O maçarico
Naqueles longes tempos, ele era vítima de um cirurgião-
-dentista que, de repente do outro lado da sala de café, da
outra extremidade do bonde, da calçada oposta, lançava
intempestivamente o seu vozeirão:
– Como vai a poesia?
Todas as cabeças que se achavam de permeio1
voltavam-se então para o Poeta. O Poeta, nu, desmascarado, em
meio à multidão! Para evitar esses atentados ao pudor, ele
afinal descobriu um meio de fazer a pergunta antes que o
outro a fizesse.
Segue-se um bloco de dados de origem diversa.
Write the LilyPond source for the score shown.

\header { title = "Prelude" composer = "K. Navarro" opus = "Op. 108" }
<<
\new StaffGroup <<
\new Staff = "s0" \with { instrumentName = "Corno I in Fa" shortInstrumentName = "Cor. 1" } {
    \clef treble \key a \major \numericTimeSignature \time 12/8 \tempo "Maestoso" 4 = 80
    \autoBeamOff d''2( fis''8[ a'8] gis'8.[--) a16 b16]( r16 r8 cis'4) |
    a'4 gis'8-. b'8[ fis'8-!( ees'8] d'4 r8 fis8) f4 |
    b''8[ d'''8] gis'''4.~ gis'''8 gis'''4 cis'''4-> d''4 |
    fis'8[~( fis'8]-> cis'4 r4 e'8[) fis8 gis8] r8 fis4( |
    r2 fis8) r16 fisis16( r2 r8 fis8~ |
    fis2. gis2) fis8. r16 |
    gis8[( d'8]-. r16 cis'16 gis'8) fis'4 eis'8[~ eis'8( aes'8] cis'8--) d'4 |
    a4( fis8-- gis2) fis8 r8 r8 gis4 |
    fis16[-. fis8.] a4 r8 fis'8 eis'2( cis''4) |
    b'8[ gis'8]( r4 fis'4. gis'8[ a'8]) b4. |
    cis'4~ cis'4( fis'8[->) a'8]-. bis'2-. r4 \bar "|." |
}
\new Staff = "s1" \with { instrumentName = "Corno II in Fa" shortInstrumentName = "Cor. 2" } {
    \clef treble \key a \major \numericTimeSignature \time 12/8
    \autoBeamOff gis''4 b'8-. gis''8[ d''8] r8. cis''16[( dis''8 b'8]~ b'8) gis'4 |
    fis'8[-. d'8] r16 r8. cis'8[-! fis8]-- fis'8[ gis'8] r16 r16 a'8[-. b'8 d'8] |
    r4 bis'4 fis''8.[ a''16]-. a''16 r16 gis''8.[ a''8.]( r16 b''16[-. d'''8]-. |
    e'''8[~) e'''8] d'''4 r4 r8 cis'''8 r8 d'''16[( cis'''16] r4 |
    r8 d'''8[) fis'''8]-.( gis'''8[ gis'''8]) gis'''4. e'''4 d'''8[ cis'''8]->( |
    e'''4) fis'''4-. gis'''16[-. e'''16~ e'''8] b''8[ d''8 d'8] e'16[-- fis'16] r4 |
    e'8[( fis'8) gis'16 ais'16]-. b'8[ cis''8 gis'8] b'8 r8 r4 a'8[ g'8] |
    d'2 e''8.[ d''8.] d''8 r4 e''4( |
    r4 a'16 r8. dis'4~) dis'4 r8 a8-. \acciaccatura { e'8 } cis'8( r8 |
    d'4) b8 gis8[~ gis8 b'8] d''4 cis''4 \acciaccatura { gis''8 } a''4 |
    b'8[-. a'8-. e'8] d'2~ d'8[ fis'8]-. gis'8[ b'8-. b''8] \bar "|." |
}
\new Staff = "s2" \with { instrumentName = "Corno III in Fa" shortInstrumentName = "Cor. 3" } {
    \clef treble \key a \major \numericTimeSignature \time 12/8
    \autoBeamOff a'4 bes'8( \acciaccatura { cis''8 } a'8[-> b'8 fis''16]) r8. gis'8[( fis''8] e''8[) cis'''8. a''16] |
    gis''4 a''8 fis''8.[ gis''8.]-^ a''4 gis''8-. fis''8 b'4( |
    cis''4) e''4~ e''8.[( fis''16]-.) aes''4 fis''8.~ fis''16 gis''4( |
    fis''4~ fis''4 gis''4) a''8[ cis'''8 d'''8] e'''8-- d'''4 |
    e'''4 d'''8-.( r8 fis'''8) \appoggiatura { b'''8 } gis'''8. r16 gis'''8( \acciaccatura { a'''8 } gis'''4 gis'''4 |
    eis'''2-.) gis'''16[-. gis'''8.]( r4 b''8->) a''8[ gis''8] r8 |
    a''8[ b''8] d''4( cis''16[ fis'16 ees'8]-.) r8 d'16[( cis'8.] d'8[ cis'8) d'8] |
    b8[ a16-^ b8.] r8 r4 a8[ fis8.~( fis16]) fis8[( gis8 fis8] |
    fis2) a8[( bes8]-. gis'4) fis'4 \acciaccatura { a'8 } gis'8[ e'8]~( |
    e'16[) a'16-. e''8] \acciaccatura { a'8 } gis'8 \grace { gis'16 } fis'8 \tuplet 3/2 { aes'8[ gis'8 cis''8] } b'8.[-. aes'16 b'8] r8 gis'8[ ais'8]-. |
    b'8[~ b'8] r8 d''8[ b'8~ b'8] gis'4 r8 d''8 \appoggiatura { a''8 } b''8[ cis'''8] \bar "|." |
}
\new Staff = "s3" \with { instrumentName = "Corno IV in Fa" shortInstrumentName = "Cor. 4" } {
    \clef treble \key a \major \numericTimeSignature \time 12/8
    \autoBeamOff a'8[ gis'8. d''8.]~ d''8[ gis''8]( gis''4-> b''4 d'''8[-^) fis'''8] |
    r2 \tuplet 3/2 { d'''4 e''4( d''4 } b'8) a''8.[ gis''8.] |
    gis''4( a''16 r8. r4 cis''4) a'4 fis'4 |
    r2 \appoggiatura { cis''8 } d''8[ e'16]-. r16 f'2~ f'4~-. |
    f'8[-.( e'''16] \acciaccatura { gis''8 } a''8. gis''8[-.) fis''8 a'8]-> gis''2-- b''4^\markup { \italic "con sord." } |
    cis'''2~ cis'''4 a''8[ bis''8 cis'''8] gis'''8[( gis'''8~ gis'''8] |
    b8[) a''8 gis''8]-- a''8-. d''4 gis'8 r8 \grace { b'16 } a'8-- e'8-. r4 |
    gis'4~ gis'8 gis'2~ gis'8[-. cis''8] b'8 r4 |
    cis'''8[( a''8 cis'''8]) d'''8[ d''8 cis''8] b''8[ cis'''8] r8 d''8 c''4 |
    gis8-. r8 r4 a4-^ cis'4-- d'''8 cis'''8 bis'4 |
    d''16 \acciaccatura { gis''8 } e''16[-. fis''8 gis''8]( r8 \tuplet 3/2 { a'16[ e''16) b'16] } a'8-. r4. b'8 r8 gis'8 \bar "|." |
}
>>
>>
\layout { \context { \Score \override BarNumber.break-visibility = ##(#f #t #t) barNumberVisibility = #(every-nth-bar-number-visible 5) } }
Mal avistava o dentista, e antes que o mesmo
erguesse as trombetas da sua voz, que não soavam propriamente como as trombetas da Fama, mas como as cornetas
fanhas da Difamação, bradava o alvissareiro Poeta:
– Como vai o maçarico?
As cabeças de permeio voltavam-se então escandalizadas ou irônicas para o cirurgião-dentista. Não porque fosse
uma vergonha utilizar esse útil instrumento, mas porque maçarico era mesmo uma palavra muito engraçada, uma palavra que rimava com a dança do sarapico-pico-pico e com
surubico. O resultado de tudo isso foi que os papéis se inverteram: o dentista pegou medo do poeta.